Data records
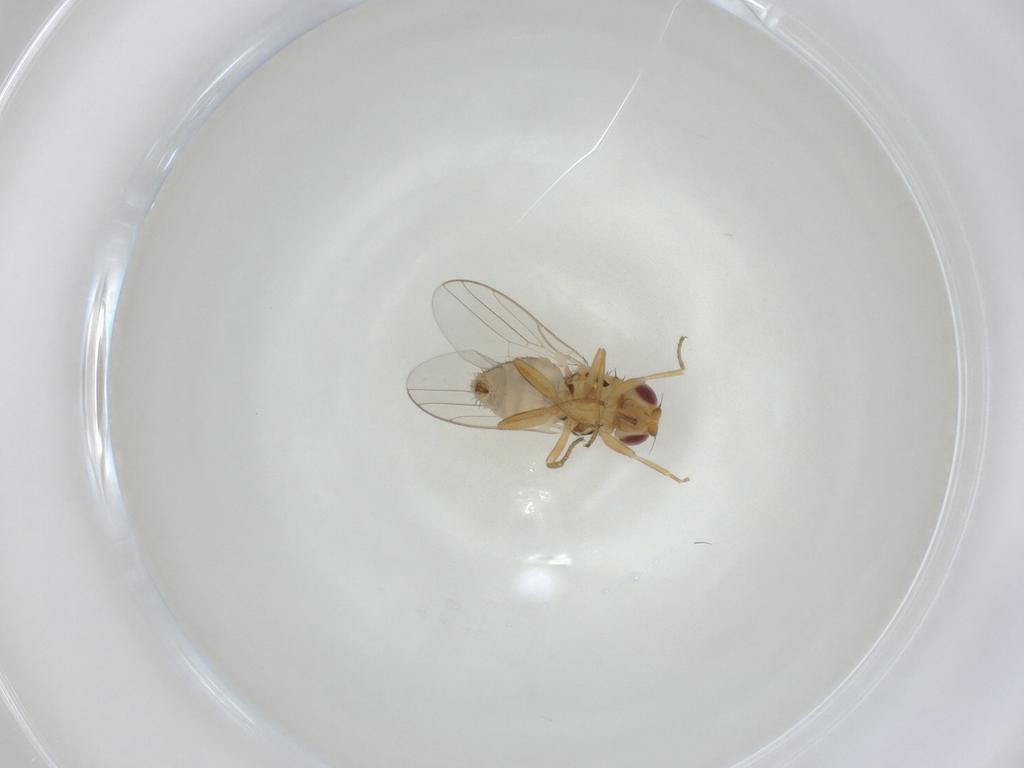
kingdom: Animalia
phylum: Arthropoda
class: Insecta
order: Diptera
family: Chloropidae
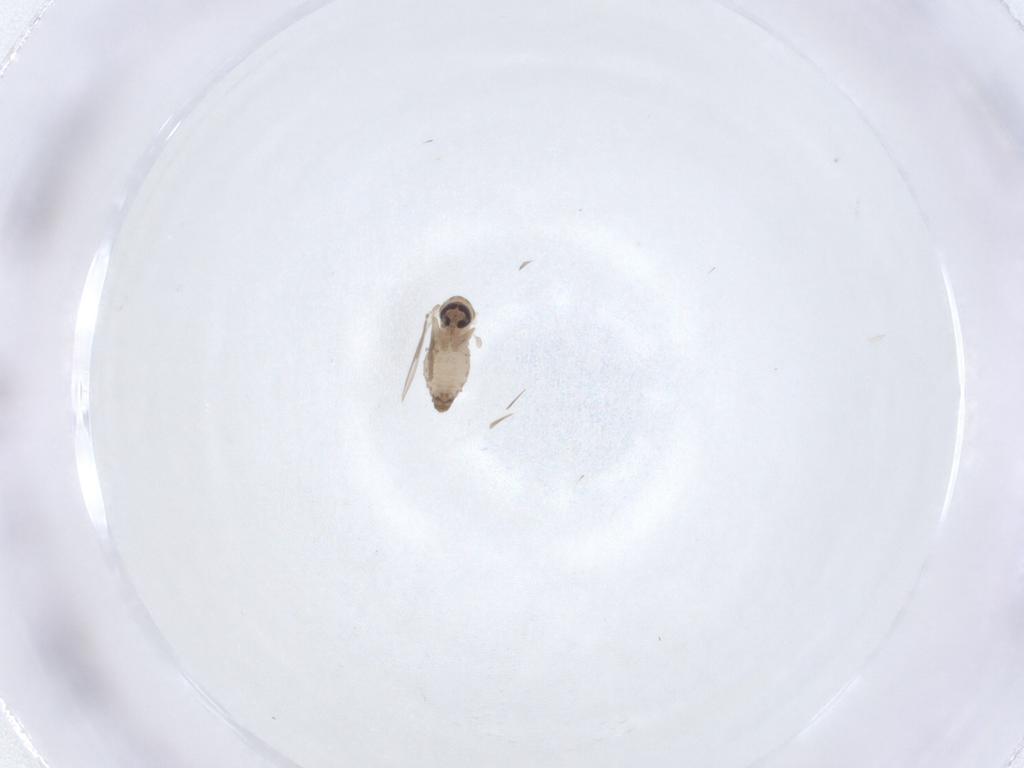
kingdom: Animalia
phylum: Arthropoda
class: Insecta
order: Diptera
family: Psychodidae
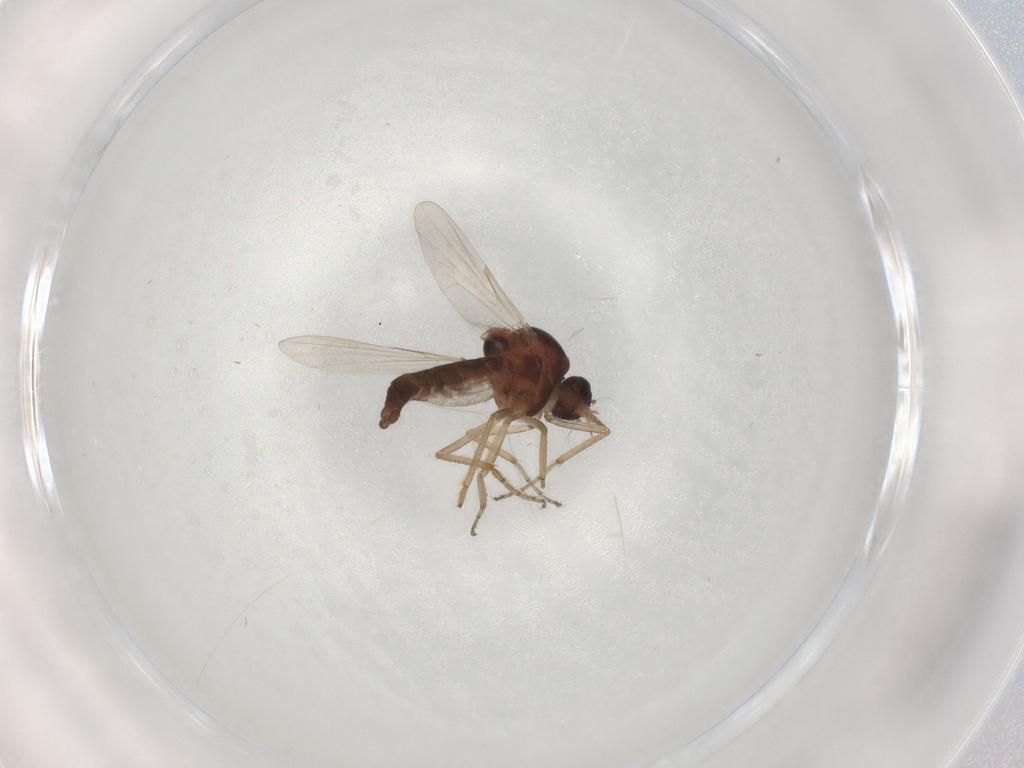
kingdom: Animalia
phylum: Arthropoda
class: Insecta
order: Diptera
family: Ceratopogonidae
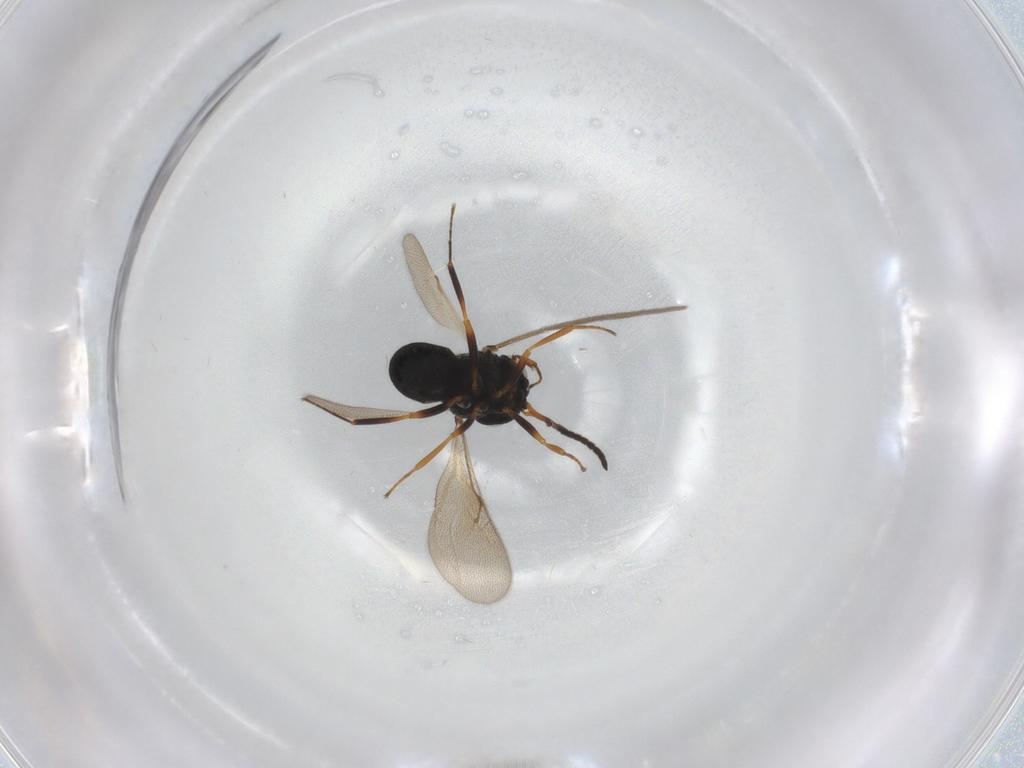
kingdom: Animalia
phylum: Arthropoda
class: Insecta
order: Hymenoptera
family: Scelionidae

> **WRITTEN EXERCISE**:
Render every line of the entries above as a JSON list of strings, one string per line, skipping blank lines. Leave the pictures out.

> **THE ANSWER**:
[
  "kingdom: Animalia",
  "phylum: Arthropoda",
  "class: Insecta",
  "order: Diptera",
  "family: Chloropidae",
  "kingdom: Animalia",
  "phylum: Arthropoda",
  "class: Insecta",
  "order: Diptera",
  "family: Psychodidae",
  "kingdom: Animalia",
  "phylum: Arthropoda",
  "class: Insecta",
  "order: Diptera",
  "family: Ceratopogonidae",
  "kingdom: Animalia",
  "phylum: Arthropoda",
  "class: Insecta",
  "order: Hymenoptera",
  "family: Scelionidae"
]